%%

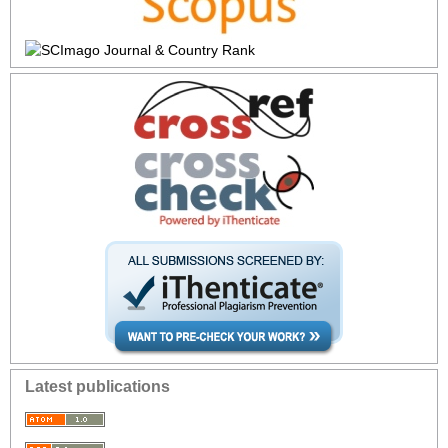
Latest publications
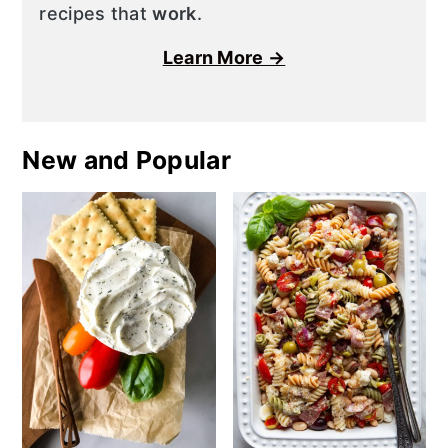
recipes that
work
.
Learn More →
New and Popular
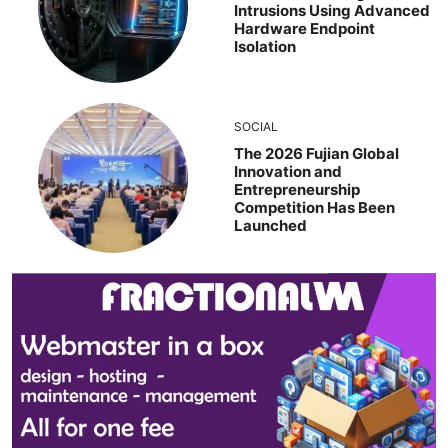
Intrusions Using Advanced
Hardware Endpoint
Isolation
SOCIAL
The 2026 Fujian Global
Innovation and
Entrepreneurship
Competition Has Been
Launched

%%
%%

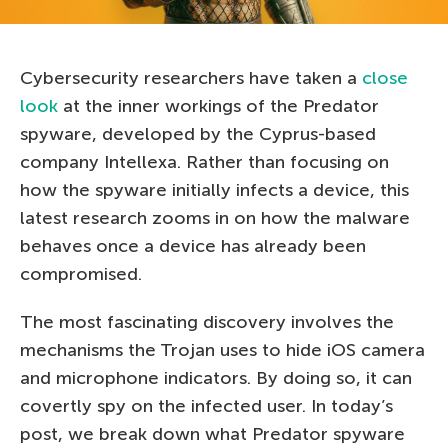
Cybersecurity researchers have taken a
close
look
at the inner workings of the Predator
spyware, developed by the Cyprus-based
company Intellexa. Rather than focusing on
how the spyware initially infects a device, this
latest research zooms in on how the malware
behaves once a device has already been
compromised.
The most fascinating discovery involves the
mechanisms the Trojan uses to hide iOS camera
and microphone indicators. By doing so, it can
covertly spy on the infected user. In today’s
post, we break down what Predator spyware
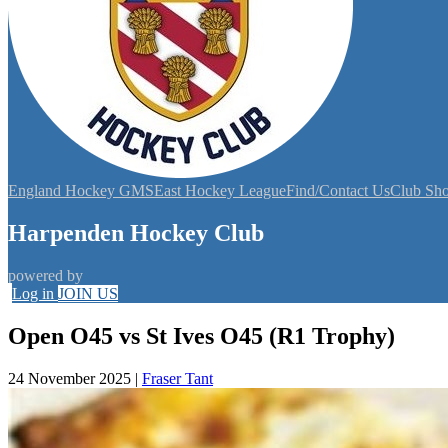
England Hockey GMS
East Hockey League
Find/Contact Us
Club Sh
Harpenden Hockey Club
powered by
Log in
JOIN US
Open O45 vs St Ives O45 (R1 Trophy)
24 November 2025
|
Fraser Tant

%%

> Work instructions: Each line from the material above that mentions the word "Predator" needs to be copied.

> Written answer:
at the inner workings of the Predator
post, we break down what Predator spyware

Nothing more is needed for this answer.